Farmer recalls barnburning youth

Published 8:04 am Sunday, February 11, 2007

By By EUGENE L. TINKLEPAUGH, Staff Writer
Dick Tunnell has carried on a few traditions passed down to him from his father. He farms the same land his father once did, and in the early 1970s, the younger Tunnell twice won a male athlete award that was named in Dad’s honor.
As a junior and a senior, Tunnell received the Gilbert Tunnell memorial award for Male Athlete of the Year, presented to him by the Washington Daily News.
Tunnell graduated from Mattamuskeet High School in 1971.
Tall and a bit on the gangly side as a teen, he was starting center all four years of his high school basketball career. The game then was played at a different pace and style.
Most of the basketball courts were slick tile floors in those days, Tunnell said. “We would put vaseline on the bottom of our shoes to give us some grip,” he said.
The fan support, Tunnell said, was tremendous.
Tunnell played all three sports the lone Hyde County high school offered in his youth. The diamond was a second place he excelled at. He lettered in football as well, but not as exceptionally.
He was an offensive end — what transformed into a wide receiver position as the game evolved.
After his high school days, Tunnell went on to college, earning an agricultural education degree from North Carolina State University.
He walked on the college’s freshman team his first year there. He played for that team in 1971 and 1972, which ended up being the last season the college suited up a freshman ball club.
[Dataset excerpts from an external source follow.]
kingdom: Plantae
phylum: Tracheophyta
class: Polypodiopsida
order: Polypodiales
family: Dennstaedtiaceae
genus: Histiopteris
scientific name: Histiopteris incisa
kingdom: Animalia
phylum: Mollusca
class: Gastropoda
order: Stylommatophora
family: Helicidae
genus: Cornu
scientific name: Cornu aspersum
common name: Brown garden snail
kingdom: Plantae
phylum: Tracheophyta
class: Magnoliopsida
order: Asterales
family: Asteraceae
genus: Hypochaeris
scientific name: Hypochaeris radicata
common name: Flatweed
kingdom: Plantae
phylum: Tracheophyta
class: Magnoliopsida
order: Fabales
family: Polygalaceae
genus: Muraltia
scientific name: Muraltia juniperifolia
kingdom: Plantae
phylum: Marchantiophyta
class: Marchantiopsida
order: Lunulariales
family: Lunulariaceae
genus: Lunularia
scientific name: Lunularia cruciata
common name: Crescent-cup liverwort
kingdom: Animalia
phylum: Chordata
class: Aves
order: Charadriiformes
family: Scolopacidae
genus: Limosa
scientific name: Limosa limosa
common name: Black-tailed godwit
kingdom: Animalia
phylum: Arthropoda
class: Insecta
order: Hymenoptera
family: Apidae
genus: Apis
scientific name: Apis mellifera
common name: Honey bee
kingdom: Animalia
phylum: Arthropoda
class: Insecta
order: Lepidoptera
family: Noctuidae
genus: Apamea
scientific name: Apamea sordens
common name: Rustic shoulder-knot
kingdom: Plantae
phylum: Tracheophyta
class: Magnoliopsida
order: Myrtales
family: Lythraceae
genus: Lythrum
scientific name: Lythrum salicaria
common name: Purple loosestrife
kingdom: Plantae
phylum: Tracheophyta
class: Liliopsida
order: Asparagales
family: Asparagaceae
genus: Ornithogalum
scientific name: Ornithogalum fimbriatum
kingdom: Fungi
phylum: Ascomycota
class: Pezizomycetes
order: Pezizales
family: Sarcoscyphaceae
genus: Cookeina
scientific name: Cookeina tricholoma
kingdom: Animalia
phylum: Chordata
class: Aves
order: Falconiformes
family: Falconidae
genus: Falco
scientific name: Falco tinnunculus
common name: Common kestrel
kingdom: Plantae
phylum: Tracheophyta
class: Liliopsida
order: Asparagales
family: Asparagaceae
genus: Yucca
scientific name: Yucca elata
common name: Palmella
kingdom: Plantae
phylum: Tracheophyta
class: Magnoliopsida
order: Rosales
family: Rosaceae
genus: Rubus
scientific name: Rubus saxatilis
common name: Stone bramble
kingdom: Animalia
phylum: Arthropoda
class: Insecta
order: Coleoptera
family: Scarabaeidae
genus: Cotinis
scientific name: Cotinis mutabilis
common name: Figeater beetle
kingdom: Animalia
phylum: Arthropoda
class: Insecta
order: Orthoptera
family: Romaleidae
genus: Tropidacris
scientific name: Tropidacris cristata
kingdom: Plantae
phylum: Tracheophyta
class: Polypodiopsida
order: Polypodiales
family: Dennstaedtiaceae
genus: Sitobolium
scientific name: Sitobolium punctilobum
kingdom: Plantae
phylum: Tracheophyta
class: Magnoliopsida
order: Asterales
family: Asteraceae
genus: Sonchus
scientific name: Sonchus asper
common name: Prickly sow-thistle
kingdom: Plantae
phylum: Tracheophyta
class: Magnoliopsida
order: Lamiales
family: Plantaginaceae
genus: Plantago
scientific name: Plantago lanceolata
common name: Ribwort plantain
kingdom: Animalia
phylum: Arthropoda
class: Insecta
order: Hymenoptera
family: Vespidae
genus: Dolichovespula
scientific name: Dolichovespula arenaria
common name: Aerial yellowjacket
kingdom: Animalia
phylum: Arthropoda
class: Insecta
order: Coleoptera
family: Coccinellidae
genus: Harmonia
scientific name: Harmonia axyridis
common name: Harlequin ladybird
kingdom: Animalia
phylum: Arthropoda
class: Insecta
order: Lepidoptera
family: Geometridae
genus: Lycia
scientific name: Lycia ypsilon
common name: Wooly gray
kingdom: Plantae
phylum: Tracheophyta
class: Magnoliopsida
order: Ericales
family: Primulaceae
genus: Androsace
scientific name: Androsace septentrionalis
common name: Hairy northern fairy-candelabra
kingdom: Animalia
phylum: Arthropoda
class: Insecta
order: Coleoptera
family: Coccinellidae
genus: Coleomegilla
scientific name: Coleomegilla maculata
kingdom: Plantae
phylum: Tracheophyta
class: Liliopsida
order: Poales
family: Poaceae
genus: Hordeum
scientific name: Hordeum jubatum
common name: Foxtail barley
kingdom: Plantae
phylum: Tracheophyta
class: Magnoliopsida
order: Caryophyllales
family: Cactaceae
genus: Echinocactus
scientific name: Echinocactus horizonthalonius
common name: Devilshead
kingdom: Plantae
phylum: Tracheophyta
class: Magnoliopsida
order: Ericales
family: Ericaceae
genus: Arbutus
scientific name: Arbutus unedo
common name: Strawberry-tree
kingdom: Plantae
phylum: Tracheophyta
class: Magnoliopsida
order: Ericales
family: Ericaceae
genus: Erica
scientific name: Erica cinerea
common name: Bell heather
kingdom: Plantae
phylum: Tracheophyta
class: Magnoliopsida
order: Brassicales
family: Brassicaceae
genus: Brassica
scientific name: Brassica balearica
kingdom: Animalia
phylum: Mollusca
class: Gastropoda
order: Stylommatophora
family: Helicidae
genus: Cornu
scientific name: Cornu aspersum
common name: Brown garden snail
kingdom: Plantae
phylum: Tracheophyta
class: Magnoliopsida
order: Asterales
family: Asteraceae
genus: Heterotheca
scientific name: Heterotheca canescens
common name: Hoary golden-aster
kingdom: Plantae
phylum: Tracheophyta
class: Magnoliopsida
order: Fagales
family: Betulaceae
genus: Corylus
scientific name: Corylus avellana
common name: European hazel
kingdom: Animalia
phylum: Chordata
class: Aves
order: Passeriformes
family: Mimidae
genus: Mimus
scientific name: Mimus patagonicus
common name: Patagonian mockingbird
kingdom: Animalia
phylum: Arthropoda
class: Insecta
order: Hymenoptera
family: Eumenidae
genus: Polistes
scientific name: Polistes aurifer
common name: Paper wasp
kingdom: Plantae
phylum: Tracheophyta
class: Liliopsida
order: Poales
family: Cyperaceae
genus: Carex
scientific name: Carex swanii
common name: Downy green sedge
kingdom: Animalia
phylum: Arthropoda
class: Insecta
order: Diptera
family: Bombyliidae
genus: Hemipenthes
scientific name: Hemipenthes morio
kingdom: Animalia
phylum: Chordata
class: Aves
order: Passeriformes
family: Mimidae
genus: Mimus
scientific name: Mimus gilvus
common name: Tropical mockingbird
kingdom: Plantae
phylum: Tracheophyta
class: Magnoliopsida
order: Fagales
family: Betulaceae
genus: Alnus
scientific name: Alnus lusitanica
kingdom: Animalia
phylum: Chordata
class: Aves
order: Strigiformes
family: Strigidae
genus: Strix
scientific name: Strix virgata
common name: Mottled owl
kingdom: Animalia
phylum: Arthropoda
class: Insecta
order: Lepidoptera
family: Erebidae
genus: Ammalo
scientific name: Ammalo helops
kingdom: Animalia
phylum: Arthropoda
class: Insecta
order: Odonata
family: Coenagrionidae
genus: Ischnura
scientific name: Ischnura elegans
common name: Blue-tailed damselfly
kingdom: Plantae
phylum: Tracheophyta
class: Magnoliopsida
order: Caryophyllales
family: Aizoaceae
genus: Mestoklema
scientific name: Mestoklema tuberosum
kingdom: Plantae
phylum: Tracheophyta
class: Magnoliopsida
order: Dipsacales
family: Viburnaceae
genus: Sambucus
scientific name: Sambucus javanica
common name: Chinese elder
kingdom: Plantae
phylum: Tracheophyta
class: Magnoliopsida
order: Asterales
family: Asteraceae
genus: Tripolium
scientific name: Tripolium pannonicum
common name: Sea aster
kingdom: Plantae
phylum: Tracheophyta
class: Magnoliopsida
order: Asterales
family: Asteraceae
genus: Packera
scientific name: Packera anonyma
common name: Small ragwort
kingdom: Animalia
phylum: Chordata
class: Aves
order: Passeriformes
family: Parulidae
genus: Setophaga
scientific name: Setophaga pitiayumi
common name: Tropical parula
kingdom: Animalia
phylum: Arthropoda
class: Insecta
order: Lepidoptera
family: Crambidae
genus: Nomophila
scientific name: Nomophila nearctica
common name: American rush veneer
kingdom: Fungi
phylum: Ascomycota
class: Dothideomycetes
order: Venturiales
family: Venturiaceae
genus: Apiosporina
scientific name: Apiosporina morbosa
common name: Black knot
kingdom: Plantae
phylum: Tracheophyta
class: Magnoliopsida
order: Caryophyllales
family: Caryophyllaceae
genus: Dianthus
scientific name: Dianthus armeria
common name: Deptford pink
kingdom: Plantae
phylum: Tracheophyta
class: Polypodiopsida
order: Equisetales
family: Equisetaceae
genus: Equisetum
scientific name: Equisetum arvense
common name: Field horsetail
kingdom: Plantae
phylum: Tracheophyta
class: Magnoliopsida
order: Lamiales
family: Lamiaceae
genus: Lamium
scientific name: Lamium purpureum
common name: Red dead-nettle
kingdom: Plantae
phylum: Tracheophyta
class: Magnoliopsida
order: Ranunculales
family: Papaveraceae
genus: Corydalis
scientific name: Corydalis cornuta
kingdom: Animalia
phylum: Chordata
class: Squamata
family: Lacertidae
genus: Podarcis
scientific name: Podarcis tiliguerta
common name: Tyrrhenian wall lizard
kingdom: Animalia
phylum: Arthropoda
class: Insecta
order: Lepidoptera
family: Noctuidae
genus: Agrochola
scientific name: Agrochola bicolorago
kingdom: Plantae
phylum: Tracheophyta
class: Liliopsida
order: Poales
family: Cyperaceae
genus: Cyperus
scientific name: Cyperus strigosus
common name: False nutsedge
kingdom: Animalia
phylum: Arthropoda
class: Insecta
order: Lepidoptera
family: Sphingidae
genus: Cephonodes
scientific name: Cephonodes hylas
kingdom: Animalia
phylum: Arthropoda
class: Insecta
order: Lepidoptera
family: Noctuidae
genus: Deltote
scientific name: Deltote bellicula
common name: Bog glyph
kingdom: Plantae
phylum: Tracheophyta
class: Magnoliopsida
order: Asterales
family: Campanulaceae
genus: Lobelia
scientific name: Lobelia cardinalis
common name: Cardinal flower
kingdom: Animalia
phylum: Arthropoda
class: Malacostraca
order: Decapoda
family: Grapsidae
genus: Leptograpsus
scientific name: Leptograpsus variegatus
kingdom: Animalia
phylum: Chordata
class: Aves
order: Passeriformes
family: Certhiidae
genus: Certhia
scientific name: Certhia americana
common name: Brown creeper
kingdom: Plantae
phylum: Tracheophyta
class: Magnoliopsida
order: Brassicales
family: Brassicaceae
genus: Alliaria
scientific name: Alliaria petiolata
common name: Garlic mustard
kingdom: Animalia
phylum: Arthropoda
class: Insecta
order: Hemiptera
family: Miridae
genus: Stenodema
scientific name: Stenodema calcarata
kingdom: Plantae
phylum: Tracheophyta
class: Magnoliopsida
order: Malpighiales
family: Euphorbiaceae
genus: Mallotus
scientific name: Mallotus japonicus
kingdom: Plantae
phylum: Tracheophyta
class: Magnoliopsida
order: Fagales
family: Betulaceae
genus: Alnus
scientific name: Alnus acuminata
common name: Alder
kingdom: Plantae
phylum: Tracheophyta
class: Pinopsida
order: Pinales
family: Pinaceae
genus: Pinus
Tunnell’s freshman teammates would be the same group of guys to give State its unbelievable 1974 season that culminated with the Wolfpack winning the national championship.
David Thompson was on that Final Four winning team, and according to Tunnell, the college star’s 48-inch vertical jump was but a hint of Thompson’s talent.
After college, Tunnell came back to Hyde County to take over the family farm. Married with two children, Tunnell served on the Hyde County Board of Education for 16 years. Twelve of those years, he served as chairman.
Despite 10 hurricanes in the last 10 years threatening the Hyde County soil, Tunnell has managed to keep the produce he farms alive. Salt water on his land can take his crop away, he noted. “But I’ve been able to hang on and survive.”
The land has a special meaning to Tunnell. His father tilled the same soil. And when his father passed away — Tunnell was 16 — his mom kept up the farming operation, allowing Tunnell to finish school and go on to college.
When asked if he had a favorite sports moment, a wide grin appeared on Tunnell’s face.
His coach, Morgan Harris, was like a second father to him, Tunnell said.
In those days, area coaches kept rivalries just as much as ball teams did, according to Tunnell.
Tunnell remembers the friendly rivalry between his coach and Jack Wallace, coach at Bath High School who also coached Morgan in his ball-playing days.
One mournful bus ride back to Hyde County after Mattamuskeet High suffered a tough loss to Wallace’s baseball club was especially memorable, Tunnell recalled.
Mattamuskeet had lost 2-1. Losing meant no stopping for food. Those stops were reserved for celebrating — “an incentive to win,” Tunnell notes. But on this particular night, the bus would stop when the team happened upon some cows that had escaped.
Sports has given him fond memories, he acknowledged, but farming is his passion.
With all the advancements in the industry, Tunnell said it was an exciting time to farm.